- Imagens anexadas ao processo mostram a cronologia do suposto furto de um bilhete premiado da Mega-Sena de R$ 29 milhões em Sinop, MT, em 2023, desde o registro da aposta até o dia em que o bilhete teria desaparecido.
- A investigação começou após a funcionária da lotérica e o marido afirmarem serem ganhadores; a defesa alegou que o bilhete saiu de erro de impressão e que o papel pertencia à lotérica, com denúncia contra o casal.
- Em 12 de agosto de 2023, às 12h35, houve o registro da aposta vencedora, com diferença de 47 segundos entre as duas apostas constatadas no processo.
- Em 12 de agosto, às 12h39, haveria uma possível correção de falha no corte da impressão da aposta, com a operadora analisando e guardando o bilhete defeituoso.
- Em 14 de agosto de 2023, as imagens mostram a retirada do bilhete defeituoso do cofre pela suspeita e outra funcionária, sob supervisão, com a defesa afirmando que o bilhete pode ter sido retirado pelo próprio movimento da lotérica. A ex-funcionária nega ter furtado o bilhete.
Desde Sinop (MT), imagens anexadas ao processo revelam a cronologia do suposto furto do bilhete premiado da Mega-Sena de 29 milhões, em 2023. As fotos mostram o registro da aposta, a conferência dos números e o dia seguinte, quando o bilhete desapareceu. A justiça ainda decide quem é o verdadeiro dono.
O envolvimento central é da ex-funcionária de uma lotérica da cidade e do marido dela. Segundo a defesa, o casal teria sido apontado como ganhador pelo próprio dono do bilhete após descobrir que a impressão apresentava falha. A denúncia foi registrada contra o casal.
A investigação começou após a funcionária pedir demissão e alegar que, junto com o marido, seriam ganhadores da aposta. A defesa sustenta que o bilhete, impresso com erro, pertencia à lotérica, não ao cliente, o que geraria disputa sobre o prêmio.
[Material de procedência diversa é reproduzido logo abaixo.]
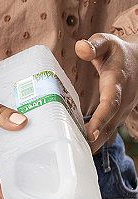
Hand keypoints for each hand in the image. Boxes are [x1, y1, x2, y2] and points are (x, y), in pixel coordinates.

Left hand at [76, 34, 137, 150]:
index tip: (90, 133)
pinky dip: (96, 140)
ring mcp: (122, 109)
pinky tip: (81, 149)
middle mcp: (123, 100)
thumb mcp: (106, 42)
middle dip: (95, 139)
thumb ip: (94, 45)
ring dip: (95, 143)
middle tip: (76, 152)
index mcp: (118, 83)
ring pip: (110, 130)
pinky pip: (108, 129)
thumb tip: (81, 48)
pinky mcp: (118, 114)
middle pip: (110, 123)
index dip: (101, 118)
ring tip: (76, 156)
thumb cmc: (117, 51)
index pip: (111, 103)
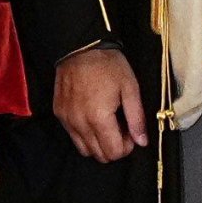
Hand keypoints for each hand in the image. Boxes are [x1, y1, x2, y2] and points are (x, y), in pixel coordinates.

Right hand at [53, 48, 148, 162]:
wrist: (80, 47)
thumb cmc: (108, 65)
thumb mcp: (130, 88)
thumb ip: (136, 118)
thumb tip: (142, 141)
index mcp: (99, 118)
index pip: (114, 152)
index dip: (127, 146)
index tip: (130, 130)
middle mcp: (80, 123)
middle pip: (99, 155)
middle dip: (114, 147)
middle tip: (121, 127)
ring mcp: (67, 120)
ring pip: (84, 150)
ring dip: (99, 144)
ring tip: (107, 124)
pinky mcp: (59, 114)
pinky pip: (73, 136)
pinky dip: (85, 134)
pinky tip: (93, 117)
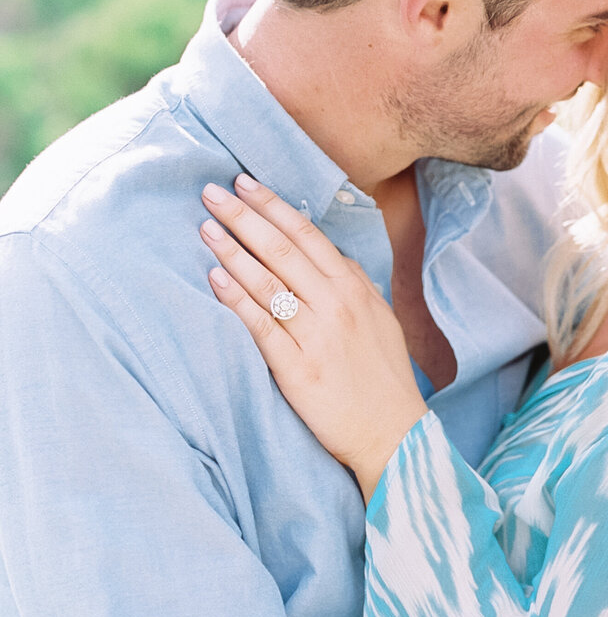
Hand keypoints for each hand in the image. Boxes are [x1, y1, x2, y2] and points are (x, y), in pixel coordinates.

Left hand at [199, 175, 425, 499]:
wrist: (394, 434)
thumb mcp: (381, 320)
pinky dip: (237, 298)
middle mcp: (338, 306)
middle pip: (283, 249)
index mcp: (356, 290)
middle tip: (211, 192)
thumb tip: (331, 252)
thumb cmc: (384, 378)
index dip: (274, 205)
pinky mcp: (299, 369)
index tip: (245, 182)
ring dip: (233, 250)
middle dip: (245, 216)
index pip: (309, 235)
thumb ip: (356, 283)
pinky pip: (262, 326)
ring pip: (269, 282)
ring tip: (204, 226)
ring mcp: (318, 337)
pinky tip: (213, 277)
A Caixa ainda não respondeu.
Cronologia das etapas
12/08/2023 às 12h35: as apostas vencedoras são registradas. O processo aponta um intervalo de 47 segundos entre as duas apostas.
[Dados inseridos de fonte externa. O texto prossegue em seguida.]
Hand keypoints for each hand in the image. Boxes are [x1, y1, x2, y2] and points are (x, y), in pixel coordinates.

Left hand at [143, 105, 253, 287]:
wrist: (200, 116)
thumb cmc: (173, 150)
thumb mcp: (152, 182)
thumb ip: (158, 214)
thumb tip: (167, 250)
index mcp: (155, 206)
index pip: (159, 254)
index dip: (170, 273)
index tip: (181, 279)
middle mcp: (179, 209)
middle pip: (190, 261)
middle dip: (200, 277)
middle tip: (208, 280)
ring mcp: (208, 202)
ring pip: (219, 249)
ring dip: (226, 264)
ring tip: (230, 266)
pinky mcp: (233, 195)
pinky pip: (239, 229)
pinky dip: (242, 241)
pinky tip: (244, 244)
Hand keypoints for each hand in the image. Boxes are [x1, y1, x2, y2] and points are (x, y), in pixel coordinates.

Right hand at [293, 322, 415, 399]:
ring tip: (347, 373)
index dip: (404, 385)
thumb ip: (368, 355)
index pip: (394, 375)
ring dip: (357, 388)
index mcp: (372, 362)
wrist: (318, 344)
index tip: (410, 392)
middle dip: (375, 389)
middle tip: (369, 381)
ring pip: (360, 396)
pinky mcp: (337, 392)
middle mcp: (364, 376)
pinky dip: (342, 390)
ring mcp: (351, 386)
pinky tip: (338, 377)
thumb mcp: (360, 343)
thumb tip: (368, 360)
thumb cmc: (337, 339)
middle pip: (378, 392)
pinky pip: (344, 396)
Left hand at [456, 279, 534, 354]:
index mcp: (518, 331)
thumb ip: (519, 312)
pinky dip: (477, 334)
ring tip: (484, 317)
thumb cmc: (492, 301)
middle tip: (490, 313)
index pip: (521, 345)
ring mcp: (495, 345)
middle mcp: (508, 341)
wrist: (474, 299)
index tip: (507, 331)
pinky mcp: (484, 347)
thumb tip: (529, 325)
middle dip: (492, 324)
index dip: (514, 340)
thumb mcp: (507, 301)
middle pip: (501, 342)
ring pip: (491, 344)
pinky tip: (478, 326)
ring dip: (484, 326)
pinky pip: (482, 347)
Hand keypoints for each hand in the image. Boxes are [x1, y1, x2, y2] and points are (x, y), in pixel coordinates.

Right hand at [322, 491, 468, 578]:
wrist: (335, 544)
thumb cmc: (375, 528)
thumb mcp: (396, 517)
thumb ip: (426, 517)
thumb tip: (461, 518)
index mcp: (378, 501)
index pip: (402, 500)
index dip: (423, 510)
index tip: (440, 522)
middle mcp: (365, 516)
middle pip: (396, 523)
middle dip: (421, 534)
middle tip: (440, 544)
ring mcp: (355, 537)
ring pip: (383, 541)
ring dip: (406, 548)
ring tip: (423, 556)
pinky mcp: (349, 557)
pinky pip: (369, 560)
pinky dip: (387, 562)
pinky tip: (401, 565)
12/08/2023 às 12h37: o bilhete com falha é possivelmente emitido. O cliente devolve o papel e a operadora analisa o item.
12/08/2023 às 12h39: ocorre a correção da falha na impressão. O bilhete defeituoso é guardado na mesa da operadora.
13/08/2023 às 13h05: fim do expediente. A suspeita reúne documentos, bilhetes e dinheiro e os leva para um suposto cofre, que a defesa descreve como armário.
14/08/2023 às 13h32: surge o momento de retirar o bilhete defeituoso. Duas funcionárias abrem o cofre e o bilhete é retirado, segundo o processo.
A perícia indica que o bilhete simples impresso com defeito passou por reimpressão e conferência, com o papel sendo manipulado à mão. A defesa sustenta que o dono da lotérica arcaria com o prejuízo caso o bilhete fosse considerado premiado.
Situação atual
O processo descreve que a operadora de caixa atendeu a cliente, imprimiu um bilhete simples e, por um erro, emitiu um segundo comprovante. A Caixa afirma que regras operacionais não permitem estorno de apostas simples com valor abaixo de 10, o que complica a defesa. A reportagem não recebeu retorno da Caixa até o momento.
A defesa afirma que o bilhete foi guardado pela funcionária após o dano e que o proprietário da aposta seria ela, com o marido sustentando a família desde 2019. A situação jurídica envolve a disputa sobre a titularidade do prêmio e a própria origem do bilhete.